A Chinese famille verte biscuit cockerel. Kangxi

The cockerel finely modeled, standing rock work base with grass, the details of his plumage ridged, incised and splashed in colored glazes. Eyes, ears, comb and wattles are  left in biscuit.

COUNTRY : China
PERIOD : Kangxi (1662-1722)
MATIERIAL : Porcelain (biscuit)
REFERENCE : E267
STATUT : sold
Related works :

For a very similar pair of cockerels, from the Anthony de Rothschild collection, see Regina Krahl, Chinese Ceramics: The Anthony de Rothschild collection, pp. 408/409, 1996, no. 231.

Two figures are published by William R. Sargent in The Copeland Collection: Chinese and Japanese Ceramic Figures, 2008, referring also two figures in the Waddesdon Collection. 

For a pair of figures, see Christie’s NYC, Chinese Export Art, 24 January 2005, lot 49.

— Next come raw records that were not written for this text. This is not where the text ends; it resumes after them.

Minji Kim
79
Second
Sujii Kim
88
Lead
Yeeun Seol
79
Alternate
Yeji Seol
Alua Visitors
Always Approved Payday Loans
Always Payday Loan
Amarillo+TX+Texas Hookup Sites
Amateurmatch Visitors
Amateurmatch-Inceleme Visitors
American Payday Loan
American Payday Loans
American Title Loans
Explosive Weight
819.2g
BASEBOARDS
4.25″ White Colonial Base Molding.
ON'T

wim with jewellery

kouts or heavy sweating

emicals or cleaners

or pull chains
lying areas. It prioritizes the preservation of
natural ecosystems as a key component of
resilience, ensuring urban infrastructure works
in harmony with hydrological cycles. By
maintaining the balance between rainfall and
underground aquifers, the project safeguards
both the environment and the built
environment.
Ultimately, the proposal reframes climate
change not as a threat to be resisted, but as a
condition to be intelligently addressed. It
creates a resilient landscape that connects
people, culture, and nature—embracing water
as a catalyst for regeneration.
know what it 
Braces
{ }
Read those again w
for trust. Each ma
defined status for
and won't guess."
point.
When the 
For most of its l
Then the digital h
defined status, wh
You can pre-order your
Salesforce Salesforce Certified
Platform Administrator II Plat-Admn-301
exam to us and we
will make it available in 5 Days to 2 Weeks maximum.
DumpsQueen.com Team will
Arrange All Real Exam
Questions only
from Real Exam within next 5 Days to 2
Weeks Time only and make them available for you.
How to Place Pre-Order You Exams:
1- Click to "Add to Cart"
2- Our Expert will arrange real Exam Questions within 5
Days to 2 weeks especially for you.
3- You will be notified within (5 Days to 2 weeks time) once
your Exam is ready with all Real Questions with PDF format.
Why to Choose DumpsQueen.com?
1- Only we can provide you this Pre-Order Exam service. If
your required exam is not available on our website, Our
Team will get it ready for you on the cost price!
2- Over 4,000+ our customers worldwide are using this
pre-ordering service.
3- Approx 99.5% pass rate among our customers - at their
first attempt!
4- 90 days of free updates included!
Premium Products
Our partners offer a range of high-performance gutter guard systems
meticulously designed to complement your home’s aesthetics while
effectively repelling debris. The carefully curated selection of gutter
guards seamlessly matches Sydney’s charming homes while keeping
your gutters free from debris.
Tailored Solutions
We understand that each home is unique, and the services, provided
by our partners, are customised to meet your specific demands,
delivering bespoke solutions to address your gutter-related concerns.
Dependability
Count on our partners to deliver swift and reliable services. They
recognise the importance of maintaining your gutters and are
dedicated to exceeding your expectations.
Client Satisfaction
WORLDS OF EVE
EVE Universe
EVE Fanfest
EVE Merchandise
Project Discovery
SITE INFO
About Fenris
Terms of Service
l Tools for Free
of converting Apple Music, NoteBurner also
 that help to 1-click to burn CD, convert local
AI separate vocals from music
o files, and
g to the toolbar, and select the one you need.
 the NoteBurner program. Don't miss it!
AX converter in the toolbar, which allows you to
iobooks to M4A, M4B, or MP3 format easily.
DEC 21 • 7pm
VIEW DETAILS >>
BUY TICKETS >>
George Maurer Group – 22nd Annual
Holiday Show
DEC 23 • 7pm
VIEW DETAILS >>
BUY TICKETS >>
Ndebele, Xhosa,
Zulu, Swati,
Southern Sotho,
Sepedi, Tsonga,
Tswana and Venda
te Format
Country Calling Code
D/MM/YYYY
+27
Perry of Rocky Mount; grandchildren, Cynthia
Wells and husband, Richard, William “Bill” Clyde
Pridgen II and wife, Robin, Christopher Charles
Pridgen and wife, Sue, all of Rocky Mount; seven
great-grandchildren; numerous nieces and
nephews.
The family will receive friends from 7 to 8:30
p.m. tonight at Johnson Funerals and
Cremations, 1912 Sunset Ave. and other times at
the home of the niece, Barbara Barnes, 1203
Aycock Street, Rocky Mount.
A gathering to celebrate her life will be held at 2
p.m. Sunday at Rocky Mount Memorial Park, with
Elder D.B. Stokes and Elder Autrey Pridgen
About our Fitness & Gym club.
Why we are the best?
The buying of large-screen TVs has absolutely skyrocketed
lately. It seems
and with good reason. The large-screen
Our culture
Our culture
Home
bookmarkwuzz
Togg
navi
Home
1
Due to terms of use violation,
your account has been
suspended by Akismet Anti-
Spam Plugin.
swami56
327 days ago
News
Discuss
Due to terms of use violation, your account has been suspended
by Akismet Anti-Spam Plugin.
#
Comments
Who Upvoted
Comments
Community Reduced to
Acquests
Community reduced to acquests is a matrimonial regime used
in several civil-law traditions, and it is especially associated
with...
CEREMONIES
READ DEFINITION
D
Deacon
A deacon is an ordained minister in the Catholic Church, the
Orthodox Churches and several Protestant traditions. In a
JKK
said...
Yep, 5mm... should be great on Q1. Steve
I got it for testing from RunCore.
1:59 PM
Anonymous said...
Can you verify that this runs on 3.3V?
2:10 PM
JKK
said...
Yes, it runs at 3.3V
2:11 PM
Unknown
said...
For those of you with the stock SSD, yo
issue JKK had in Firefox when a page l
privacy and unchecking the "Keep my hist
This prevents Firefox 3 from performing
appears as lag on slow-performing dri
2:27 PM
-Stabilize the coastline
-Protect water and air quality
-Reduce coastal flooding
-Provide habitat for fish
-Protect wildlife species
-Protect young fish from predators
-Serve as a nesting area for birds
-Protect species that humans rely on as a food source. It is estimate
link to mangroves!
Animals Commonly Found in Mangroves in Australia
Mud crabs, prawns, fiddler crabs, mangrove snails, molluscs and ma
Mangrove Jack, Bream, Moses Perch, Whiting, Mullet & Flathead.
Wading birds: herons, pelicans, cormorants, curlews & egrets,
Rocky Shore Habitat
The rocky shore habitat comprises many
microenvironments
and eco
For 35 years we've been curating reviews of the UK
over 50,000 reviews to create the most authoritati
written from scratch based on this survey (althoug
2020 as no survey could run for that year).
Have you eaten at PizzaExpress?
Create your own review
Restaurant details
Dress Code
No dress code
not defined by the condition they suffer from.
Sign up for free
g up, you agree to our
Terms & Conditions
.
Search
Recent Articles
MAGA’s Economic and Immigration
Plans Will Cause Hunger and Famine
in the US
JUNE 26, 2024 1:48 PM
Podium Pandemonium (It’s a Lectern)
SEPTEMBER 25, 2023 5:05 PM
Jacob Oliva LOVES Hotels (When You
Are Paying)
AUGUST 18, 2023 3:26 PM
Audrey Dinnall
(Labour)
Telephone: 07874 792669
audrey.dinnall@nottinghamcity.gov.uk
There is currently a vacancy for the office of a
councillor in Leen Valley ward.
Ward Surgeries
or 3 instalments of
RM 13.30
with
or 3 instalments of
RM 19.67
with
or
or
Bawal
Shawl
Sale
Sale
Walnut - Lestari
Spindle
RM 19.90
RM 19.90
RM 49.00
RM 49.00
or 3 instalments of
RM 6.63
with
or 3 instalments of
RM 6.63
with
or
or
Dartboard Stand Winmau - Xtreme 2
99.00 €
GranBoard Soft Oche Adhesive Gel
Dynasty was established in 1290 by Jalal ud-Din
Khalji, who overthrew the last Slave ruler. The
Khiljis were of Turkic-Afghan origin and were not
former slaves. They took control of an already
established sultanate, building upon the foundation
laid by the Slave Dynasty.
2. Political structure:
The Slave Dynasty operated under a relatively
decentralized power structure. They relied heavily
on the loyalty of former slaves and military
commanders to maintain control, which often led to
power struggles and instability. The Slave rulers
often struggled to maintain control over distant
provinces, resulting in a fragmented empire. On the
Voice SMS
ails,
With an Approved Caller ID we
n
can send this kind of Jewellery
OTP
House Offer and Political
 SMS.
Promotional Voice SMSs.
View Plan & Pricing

A related model biscuit model is published by Howard & Ayers in China for the West: Chinese Porcelain and Other Decorative Arts for Export Illustrated from the Mottahedeh Collection, 1977, p. 582.

Additonal informations :

William Sargent noticed in The Copeland Collection that this figure represents the oldest purebred domestic fowl (commonly identified as Asia game cocks) of a train developed as fighting cocks. Cock fights were known to have been popular in China as early as the first millenium B.C.